Graph of Top 10 VM's by CPU usage

Which explains why even though the Windows system was provisioned with 4vCPUS, it was only able to get the resources of slightly less than 50% of the capacity of the 4 virtual CPUs it was provisioned with.

So why did Windows think it was getting more CPU than ESXi was giving it?  Because it doesn’t know it’s virtualized.

There are times when the Guest OS (windows perfmon, etc) will show lower CPU usage than VMware reports.  The guest doesn’t know anything about the CPU used to virtualize the hardware resources it is requesting. ESXi does, and accurately attributes that load. Comparing the top two graphs, you can note that outside the period of load test, Windows reports a slightly lower CPU resource usage than does ESXi.

There are also times when the Guest OS will report a higher usage of CPUs than the hypervisor will, as in the period when the load test was running above.  Windows doesn’t know that part of the time, the CPUs are being stolen away from it and given to other guest machines. As far as it knows, it is using all the CPU it can on 3 of the 4 CPUs- so that must equal 75% load. It doesn’t know that part of the time, it has no access to the CPU’s as they are being used elsewhere, so the real time CPU usage is only about 50%.

There are other reasons that the internal measurements can differ, such as clock skew and adjustments, but suffice it to say that if you are looking for an absolute view of how CPUs are being used, you cannot trust the guest’s view of itself.

Does that mean the Guest’s view is meaningless?
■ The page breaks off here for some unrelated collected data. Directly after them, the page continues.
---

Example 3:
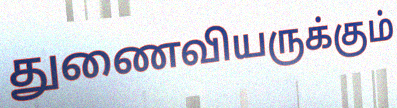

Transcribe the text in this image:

துணைவியருக்கும்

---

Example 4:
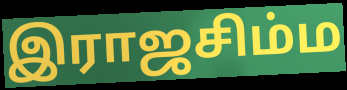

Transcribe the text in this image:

இராஜசிம்ம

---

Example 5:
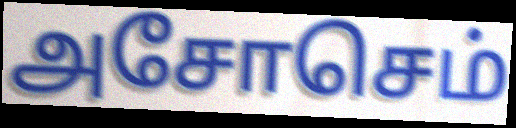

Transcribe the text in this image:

அசோசெம்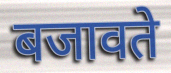
बजावते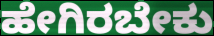
ಹೇಗಿರಬೇಕು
Far from it.  If you are monitoring the guest itself with LogicMonitor, or using Perfmon or TaskManager on it directly, and see high CPU usage – this is still a valid indicator that the guest is trying to do a lot of work, and running out of CPU resources. Whether it is running out of resources because it is actually using all the capacity of the physical CPU (which would be the case in a standalone machine running at 100%), or running out of CPU resources because it is sharing them unknowingly with other virtual systems does not matter.  The relevant fact remains that the system is using all the CPU it can. It may warrant adjusting CPU resources, reservations or shares, or investigating the workload.
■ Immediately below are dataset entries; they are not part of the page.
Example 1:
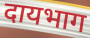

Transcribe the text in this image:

दायभाग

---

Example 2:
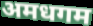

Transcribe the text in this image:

अमधगम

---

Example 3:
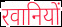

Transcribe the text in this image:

रवानियों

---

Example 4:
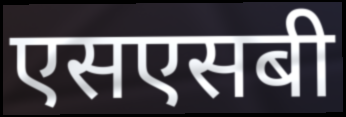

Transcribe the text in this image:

एसएसबी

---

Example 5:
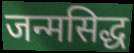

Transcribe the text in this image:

जन्मसिद्ध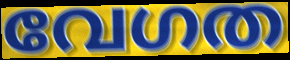
വേഗത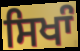
ਸਿਖਾੰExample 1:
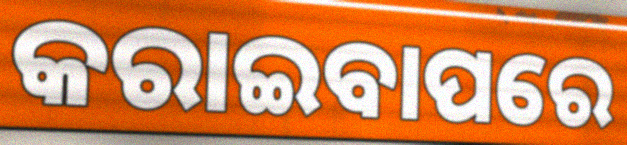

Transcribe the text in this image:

କରାଇବାପରେ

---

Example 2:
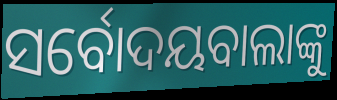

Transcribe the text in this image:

ସର୍ବୋଦୟବାଲାଙ୍କୁ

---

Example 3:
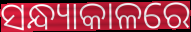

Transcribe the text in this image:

ସନ୍ଧ୍ୟାକାଳରେ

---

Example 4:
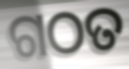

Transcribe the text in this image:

ଗଠତ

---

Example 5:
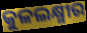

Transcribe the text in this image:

କୁଳଲକ୍ଷ୍ମୀର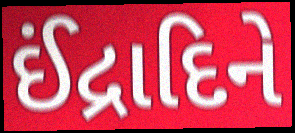
ઈંદ્રાદિનેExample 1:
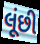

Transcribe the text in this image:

લૂંછી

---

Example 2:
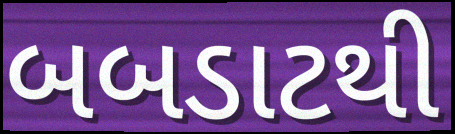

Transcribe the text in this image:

બબડાટથી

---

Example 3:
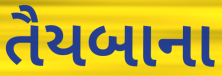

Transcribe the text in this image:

તૈયબાના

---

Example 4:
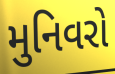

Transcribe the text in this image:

મુનિવરો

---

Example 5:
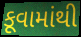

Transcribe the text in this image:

કૂવામાંથીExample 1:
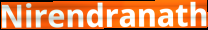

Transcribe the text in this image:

Nirendranath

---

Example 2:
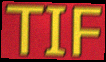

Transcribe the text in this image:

Is the ESXi host’s view of CPU important, then? It is if you are the Vcenter administrator, and want to know which systems are actually using real CPU resources. (Overview graphs like the one shown above are very helpful for investigating these issues quickly.)  But you cannot use the ESXi host’s view of the CPU load to tell if a system wants more than the resources allocated to it – only how much of the resources allocated to it are being used.  But if other systems are competing for the same resources, any one guest may not get the resources it’s allocated.  If you are looking at ESX, a better way to tell if the guests are wanting more resources is to look at CPU Ready (which means that the guest had work ready to schedule on a CPU, but no CPU resource was available.) The graph for the VM above, during the period of the load test, clearly shows a big spike in CPU ready time:

Graph of CPU Ready on a virtual machine

So, whether you are looking at Vcenter, Perfmon, or the LogicMonitor view of the ESXi host or the Guest – you need to understand what you are looking at, how it matters, and why the different views don’t agree.

(Note: with VMWare Tools installed, perfmon in the guest can show you the accurate CPU usage under the “VM Processor” counter. This will be the same CPU usage you see in Vcenter, or in LogicMonitor from monitoring ESXi or VCenter.  But you still need to know what it means and how to interpret it.)